Data excerpts:
↓↓↓
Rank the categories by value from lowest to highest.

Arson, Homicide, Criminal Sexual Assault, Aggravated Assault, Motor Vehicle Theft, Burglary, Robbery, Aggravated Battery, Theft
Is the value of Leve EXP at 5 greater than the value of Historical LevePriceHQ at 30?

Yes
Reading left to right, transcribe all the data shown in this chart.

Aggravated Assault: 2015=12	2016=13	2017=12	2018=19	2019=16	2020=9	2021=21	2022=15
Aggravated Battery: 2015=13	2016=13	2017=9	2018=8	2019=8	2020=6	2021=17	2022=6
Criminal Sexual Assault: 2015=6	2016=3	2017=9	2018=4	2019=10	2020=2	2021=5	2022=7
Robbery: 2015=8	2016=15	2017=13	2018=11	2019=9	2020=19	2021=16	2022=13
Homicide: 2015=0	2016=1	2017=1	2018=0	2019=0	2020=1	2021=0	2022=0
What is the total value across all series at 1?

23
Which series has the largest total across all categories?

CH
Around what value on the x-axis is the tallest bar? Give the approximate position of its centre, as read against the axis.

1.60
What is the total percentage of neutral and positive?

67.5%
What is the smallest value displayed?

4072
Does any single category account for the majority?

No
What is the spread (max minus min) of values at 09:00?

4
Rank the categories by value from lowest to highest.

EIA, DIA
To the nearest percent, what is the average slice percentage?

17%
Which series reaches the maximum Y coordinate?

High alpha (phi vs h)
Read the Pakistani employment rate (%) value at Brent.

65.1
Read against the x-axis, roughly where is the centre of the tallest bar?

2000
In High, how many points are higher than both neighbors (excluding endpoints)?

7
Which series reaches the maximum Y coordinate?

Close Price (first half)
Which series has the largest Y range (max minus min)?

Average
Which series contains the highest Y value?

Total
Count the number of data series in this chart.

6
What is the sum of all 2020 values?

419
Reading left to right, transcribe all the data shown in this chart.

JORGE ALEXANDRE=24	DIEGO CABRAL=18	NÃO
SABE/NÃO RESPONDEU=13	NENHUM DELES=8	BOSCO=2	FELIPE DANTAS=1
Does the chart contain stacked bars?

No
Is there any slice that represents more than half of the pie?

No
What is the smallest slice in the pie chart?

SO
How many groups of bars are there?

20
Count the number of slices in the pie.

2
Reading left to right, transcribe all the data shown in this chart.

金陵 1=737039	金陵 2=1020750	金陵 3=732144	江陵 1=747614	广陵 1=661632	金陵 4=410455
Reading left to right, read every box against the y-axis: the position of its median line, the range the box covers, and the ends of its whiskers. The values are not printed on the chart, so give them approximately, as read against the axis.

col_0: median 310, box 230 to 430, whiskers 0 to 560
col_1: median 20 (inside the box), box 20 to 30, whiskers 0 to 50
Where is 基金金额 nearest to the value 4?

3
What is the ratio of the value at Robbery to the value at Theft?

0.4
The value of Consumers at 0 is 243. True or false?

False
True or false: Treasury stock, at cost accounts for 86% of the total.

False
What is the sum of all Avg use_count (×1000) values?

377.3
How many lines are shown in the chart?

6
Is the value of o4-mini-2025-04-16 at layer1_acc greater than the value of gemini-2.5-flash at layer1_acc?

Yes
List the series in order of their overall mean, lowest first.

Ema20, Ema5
↑↑↑
#### Task details
List each line in the records above that contains the string "Aggravated". Treat uppercase and lowercase letters as different.

#### Response below
Arson, Homicide, Criminal Sexual Assault, Aggravated Assault, Motor Vehicle Theft, Burglary, Robbery, Aggravated Battery, Theft
Aggravated Assault: 2015=12	2016=13	2017=12	2018=19	2019=16	2020=9	2021=21	2022=15
Aggravated Battery: 2015=13	2016=13	2017=9	2018=8	2019=8	2020=6	2021=17	2022=6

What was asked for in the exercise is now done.